Por estos días me doy cuenta que llevo ya mucho tiempo sin escribir.
Y es que, (pienso) o son las vacaciones o la campaña electoral. Lo cierto es que hay un gran silencio sobre el tema de las concreteras.
Luego me doy cuenta que la razón del silencio es mucho más profunda que un tema coyuntural.
Pasa algo tan grave como lo que ocurre con los asesinatos de todos los fines de semana: se vuelve algo normal. Y no puede ser. Tiene que seguir causándonos alarma con noticias como, por ejemplo, que un policía fue asesinado dentro de un refugio. Una historia que reseñan hoy los periodistas en sus recorridos cotidianos por la morgue. Pero ya pasa tanto, que parece normal.

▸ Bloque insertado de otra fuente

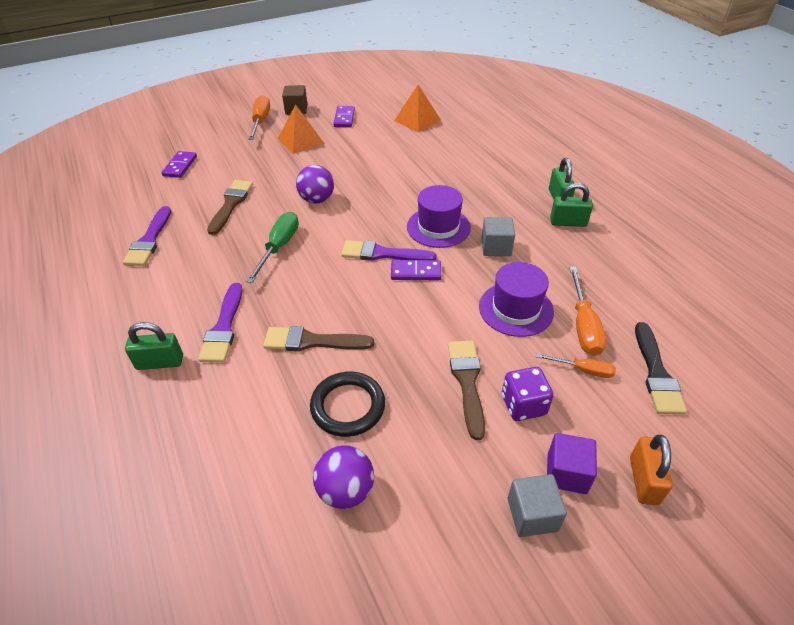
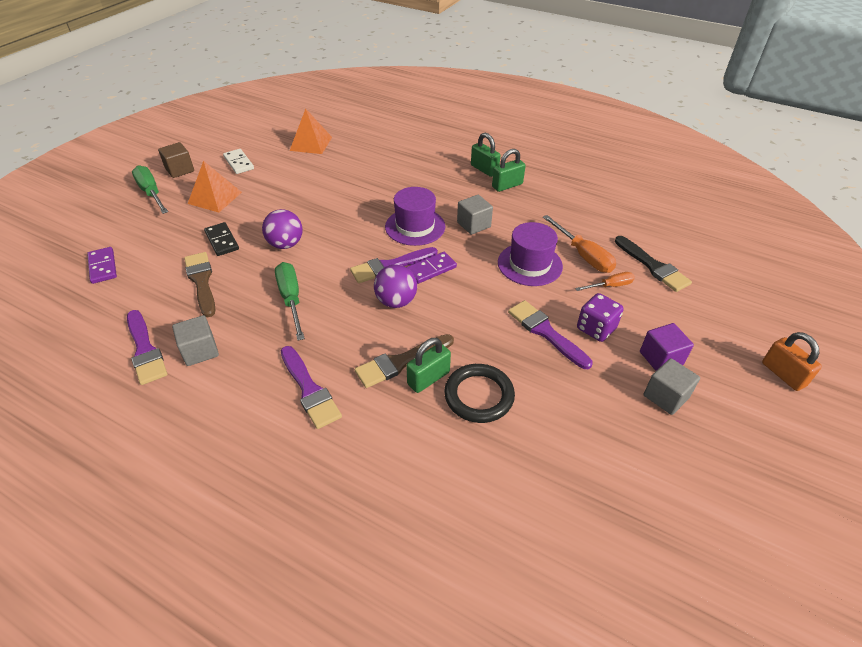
camera: 35 degrees left, 0 degrees up
green padlock [125,322,183,370] -> green padlock moved to [406,338,451,393]
orange screwdriver [248,95,270,140] -> green screwdriver [132,165,168,214]
purple ball [313,445,374,509] -> purple ball moved to [374,265,417,308]
purple domino [333,106,355,127] -> white domino [223,149,254,174]
brown brush [448,341,485,440] -> purple brush [508,300,593,369]
orange padlock [630,435,673,505] -> orange padlock moved to [762,332,822,391]
none -> grey cube [172,315,219,366]
none -> black domino [204,222,239,256]

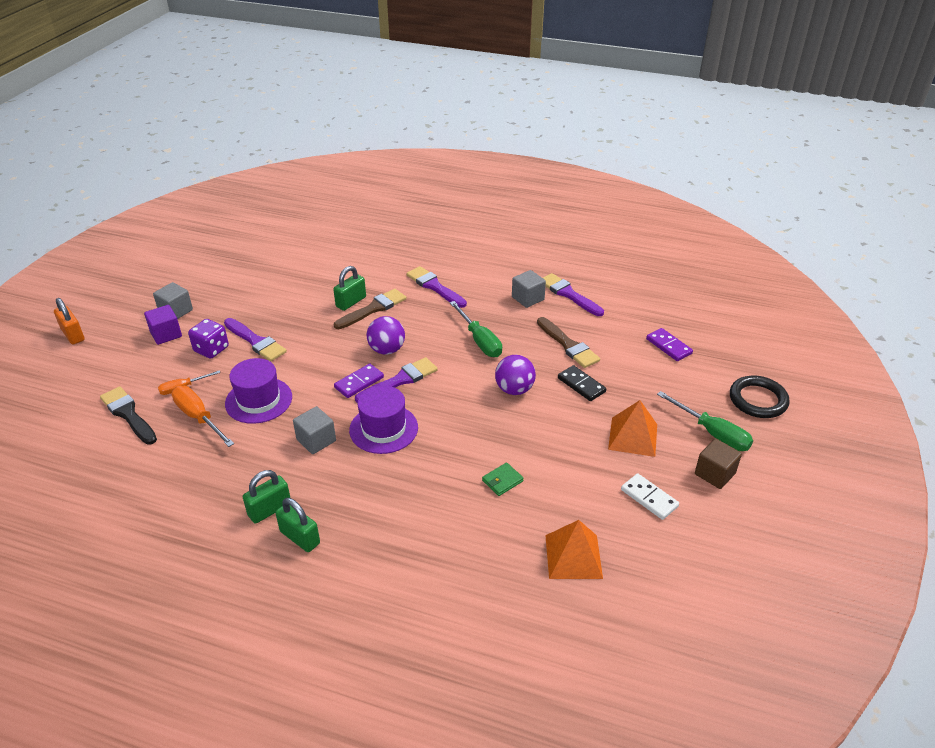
camera: 170 degrees right, 5 degrees down
black ring [444,364,515,423] -> black ring moved to [730,376,790,418]
none -> green wallet [482,463,524,496]

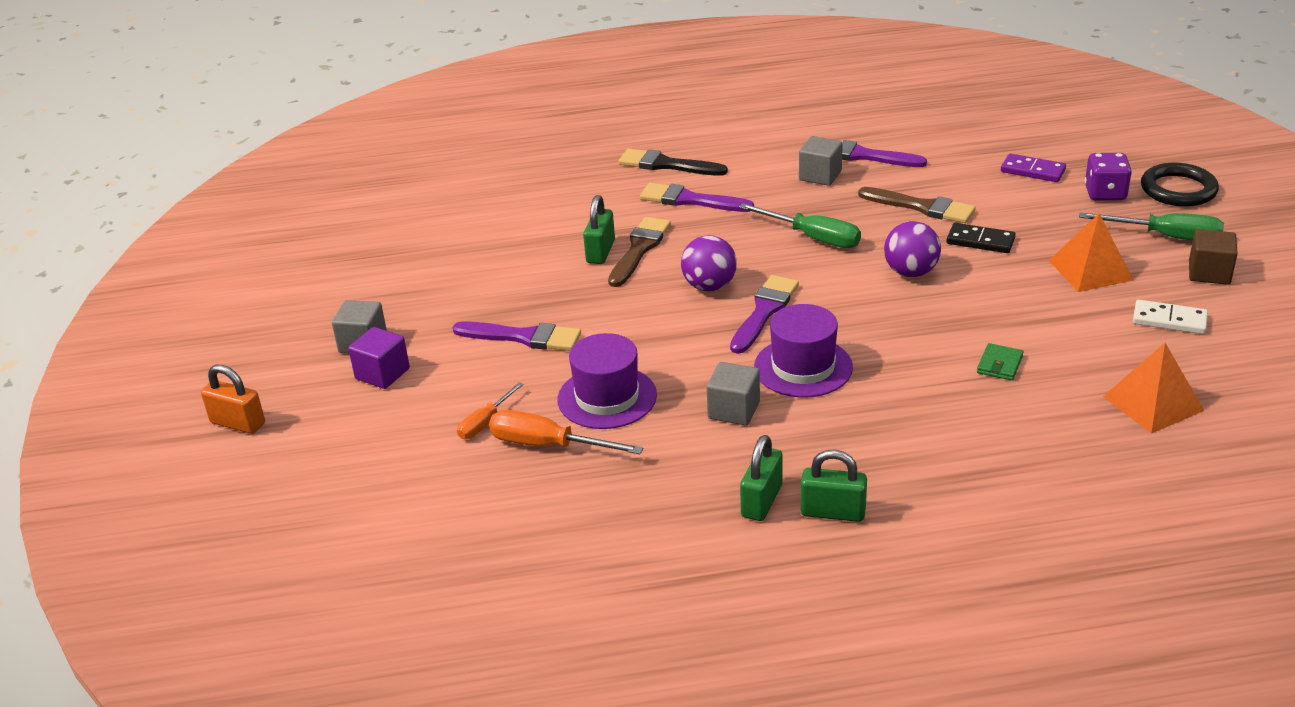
camera: 25 degrees left, 5 degrees down
black brush [100,386,157,445] -> black brush moved to [618,148,728,176]
purple dice [188,319,229,359] -> purple dice moved to [1085,153,1132,200]
purple domino [334,364,384,398] -> none

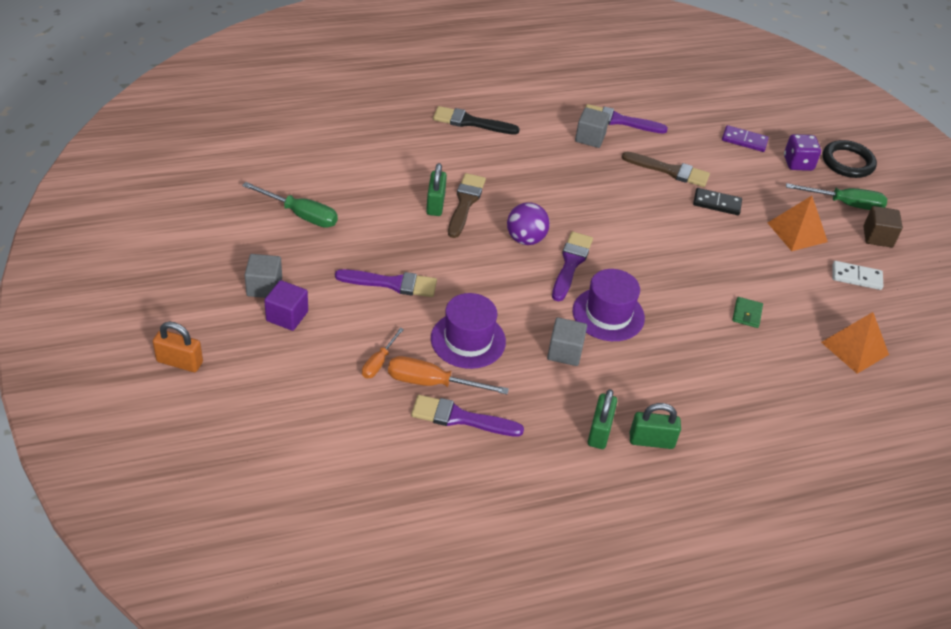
camera: 15 degrees left, 10 degrees up
purple brush [640,183,754,212] -> purple brush moved to [411,395,524,437]
green screwdriver [739,203,861,248] -> green screwdriver moved to [242,182,338,228]
purple ball [884,221,941,277] -> none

Igual ocurre con las concreteras. Se colocaron de manera in consulta y en contra de los deseos de los vecinos en muchos sitios de la ciudad, causan enfermedades y problemas respiratorios, contaminan el ambiente, crean tráfico, dañan las vías, pero más allá de las quejas de quienes las padecemos, no pasa nada.
Tras las protestas no hubo ni una reacción. Como si no existiéramos.
La indiferencia oficial y la impunidad tiene un efecto terrible en las víctimas, en este caso de las concreteras (pero también en las de la violencia): hace que nos acostumbremos a lo que no es correcto, a lo que no debe ser, a lo ilegal. Al final, parece natural que nos afecten, dañen nuestra calidad de vida, nos tapen los pulmones, contaminen el aire y afecten el ambiente. Y que no tenemos derecho a decir nada. Nos obligan a guardar silencio. Aunque la justicia esté de parte de los afectados por las concreteras.
El silencio oficial sobre este asunto, juega al cansancio de quienes luchan por sus derechos y nos convierte en doblemente víctimas: primero del daño que causan las concreteras, y luego de la indiferencia ante sus efectos.
Nos toca sobreponernos, levantarnos sobre esta torre de indiferencia, y hacer algo de ruido.
No es fácil, porque el silencio ocurre porque parece que nadie escucha...entonces, ¿Para qué decir algo?
Hay que seguir diciendo. Es la única salida.